Page:Scott - Le nain noir, Le miroir de ma tante Marguerite, trad Montémont, 1916.djvu/162

Le texte de cette page a été corrigé et est conforme au fac-similé.
160
Le Nain Noir

— Vous auriez dû dire moi et non pas nous, lorsque vous parlez de priorité dans une pareille trahison ; quant à moi, je ne ferai pas enregistrer mon cheval pour chercher à gagner le prix », dit Mareschal ; puis il ajouta entre ses dents : « Un joli coup d’amis, vraiment, pour lui donner sa tête à garder !

— On ne m’intimidera, jamais au point de m’empêcher d’agir selon que je le jugerai convenable, dit sir Frédéric Langley, et la première chose que je ferai sera de quitter Ellieslaw.

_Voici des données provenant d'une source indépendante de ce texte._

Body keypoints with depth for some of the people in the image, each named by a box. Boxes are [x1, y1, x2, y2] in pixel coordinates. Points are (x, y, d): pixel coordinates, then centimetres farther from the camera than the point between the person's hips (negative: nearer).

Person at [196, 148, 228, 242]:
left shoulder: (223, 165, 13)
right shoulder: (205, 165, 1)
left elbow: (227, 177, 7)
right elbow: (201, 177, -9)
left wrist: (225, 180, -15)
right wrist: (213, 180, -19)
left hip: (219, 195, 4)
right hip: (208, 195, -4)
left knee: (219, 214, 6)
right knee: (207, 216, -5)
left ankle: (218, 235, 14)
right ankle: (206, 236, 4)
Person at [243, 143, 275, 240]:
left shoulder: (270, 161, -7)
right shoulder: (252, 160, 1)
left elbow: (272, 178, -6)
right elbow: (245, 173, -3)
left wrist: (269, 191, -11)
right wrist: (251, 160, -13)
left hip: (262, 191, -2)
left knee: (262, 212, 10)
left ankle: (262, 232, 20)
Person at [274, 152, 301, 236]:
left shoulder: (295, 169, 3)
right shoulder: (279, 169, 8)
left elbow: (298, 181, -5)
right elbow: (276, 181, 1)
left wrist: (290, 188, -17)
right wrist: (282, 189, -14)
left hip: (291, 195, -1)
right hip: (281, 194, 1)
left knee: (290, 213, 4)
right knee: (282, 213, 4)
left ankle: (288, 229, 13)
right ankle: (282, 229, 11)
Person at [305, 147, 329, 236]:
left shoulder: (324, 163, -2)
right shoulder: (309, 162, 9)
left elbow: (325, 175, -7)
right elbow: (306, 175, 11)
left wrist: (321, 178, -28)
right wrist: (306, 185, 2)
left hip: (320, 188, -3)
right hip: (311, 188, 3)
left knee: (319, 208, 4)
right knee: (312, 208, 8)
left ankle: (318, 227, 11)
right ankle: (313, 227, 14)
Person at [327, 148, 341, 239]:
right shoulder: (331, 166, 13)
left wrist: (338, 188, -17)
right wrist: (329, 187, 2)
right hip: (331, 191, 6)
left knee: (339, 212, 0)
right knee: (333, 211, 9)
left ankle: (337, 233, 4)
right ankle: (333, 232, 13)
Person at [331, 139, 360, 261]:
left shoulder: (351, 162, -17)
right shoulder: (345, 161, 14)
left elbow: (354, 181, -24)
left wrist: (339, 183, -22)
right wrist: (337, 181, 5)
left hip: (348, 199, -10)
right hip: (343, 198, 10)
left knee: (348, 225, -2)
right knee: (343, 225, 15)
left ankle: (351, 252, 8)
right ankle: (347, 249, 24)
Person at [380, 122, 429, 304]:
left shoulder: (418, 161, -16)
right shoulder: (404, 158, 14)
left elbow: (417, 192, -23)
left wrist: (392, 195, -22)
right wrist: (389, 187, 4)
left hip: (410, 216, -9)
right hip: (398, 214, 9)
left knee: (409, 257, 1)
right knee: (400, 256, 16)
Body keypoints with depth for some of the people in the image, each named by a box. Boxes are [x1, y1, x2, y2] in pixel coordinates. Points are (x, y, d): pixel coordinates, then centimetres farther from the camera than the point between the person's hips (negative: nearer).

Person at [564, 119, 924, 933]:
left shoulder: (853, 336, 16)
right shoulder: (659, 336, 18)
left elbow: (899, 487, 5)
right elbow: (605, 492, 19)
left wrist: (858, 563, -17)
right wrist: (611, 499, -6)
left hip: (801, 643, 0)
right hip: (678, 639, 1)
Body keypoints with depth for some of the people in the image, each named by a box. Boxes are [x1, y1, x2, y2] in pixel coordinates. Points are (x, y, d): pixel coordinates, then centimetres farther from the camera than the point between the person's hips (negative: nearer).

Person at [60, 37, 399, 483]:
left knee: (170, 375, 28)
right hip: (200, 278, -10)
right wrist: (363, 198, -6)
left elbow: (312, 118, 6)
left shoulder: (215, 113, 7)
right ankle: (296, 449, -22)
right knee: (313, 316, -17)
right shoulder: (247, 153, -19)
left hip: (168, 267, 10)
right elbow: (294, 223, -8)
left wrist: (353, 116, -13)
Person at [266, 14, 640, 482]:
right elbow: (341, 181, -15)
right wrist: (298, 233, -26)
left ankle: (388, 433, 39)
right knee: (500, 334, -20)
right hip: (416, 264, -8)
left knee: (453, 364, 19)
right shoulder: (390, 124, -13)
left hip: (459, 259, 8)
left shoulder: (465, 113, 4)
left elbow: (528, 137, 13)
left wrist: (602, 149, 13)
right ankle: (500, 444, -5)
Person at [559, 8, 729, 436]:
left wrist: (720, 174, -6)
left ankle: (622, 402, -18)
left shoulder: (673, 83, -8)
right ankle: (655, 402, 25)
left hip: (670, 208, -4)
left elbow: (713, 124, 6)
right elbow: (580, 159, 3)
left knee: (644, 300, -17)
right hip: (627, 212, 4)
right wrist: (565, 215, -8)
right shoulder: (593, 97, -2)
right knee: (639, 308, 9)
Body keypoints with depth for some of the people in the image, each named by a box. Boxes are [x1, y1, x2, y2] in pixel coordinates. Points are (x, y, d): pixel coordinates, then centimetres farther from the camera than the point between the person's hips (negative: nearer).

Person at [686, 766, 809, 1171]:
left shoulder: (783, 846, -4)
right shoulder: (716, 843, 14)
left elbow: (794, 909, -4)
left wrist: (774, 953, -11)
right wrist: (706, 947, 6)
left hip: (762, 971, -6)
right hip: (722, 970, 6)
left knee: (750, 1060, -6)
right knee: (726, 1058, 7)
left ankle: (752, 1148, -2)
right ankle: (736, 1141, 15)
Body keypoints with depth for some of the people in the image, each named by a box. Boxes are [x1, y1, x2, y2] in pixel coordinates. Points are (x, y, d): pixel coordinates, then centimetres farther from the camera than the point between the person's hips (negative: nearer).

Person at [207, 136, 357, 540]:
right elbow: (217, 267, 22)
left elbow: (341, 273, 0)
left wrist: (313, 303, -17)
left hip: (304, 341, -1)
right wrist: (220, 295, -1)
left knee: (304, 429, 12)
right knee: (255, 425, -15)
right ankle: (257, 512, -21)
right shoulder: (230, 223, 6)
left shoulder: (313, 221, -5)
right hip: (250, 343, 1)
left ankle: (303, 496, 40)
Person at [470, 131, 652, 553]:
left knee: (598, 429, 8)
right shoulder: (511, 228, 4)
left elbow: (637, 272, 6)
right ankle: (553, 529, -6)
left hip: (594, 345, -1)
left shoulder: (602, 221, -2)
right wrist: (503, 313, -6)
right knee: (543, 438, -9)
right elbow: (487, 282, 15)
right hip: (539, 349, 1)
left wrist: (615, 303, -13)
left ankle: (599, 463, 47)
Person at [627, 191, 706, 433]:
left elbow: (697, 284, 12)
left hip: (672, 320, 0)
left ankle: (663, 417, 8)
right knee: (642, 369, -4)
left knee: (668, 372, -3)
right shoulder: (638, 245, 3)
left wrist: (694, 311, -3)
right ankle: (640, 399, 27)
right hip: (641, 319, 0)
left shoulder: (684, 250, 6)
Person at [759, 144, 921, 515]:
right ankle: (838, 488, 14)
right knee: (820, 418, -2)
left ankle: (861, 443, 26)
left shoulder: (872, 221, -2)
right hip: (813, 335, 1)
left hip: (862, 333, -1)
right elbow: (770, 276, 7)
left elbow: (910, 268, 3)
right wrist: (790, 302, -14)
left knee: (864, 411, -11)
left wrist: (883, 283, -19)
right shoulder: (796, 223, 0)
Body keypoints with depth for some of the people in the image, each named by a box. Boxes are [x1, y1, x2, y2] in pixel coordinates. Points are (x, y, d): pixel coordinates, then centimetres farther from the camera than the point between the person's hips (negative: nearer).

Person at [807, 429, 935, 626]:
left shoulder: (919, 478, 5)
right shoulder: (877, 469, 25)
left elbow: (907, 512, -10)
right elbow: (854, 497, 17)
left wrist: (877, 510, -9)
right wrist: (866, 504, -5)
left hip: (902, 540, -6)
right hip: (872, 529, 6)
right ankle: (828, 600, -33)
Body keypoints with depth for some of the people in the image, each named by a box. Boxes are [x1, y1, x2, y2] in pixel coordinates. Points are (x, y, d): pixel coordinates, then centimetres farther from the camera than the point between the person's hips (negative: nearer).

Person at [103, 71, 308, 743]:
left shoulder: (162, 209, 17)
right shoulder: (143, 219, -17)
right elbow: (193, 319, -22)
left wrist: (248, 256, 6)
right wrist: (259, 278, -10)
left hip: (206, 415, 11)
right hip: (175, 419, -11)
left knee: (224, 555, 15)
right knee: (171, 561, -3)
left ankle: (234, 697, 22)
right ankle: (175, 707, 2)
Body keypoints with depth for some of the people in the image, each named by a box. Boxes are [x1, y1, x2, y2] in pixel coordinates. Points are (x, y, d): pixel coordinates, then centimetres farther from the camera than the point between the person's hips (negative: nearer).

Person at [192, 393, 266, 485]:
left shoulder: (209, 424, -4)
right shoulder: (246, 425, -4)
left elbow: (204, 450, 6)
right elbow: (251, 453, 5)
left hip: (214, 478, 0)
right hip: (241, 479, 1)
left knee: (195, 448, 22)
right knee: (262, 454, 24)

Je n’ai pas de motif », ajouta-t-il en regardant M. Vère, « qui m’engage à tenir ma parole envers celui qui ne m’a pas tenu la sienne.

— En quoi », dit Ellieslaw, en imposant silence par un geste à son impétueux cousin, « en quoi vous ai-je manqué de parole, sir Frédéric ?

— En ce que j’avais de plus cher et de plus tendre, répondit sir Frédéric. Vous m’avez joué pour cette alliance projetée qui, comme vous le savez fort bien, était le gage de notre liaison politique. Cet enlèvement, et ce retour de miss Vère ; l’accueil glacé qu’elle m’a fait, et les excuses dont vous avez voulu le couvrir, tout cela n’est que pure évasion, un prétexte pour conserver vous-même la possession des biens qui lui appartiennent de droit, et pendant ce temps-là, faire de moi un instrument pour votre entreprise sans ressources, en me donnant des espérances que vous êtes bien résolu à ne jamais réaliser.

— Sir Frédéric, dit Ellieslaw, je vous proteste partout ce qu’il y a de plus sacré…

— Je n’écoute plus de protestations ; j’en ai été trop longtemps la dupe.

— Si vous nous abandonnez, dit Ellieslaw, vous savez fort bien que votre ruine est aussi sûre que la nôtre ; l’union fait notre force.

— Laissez-moi le soin de pourvoir à ma propre sûreté, répondit Frédéric ; mais quand même ce que vous dites serait vrai, j’aimerais mieux périr que d’être votre jouet plus longtemps.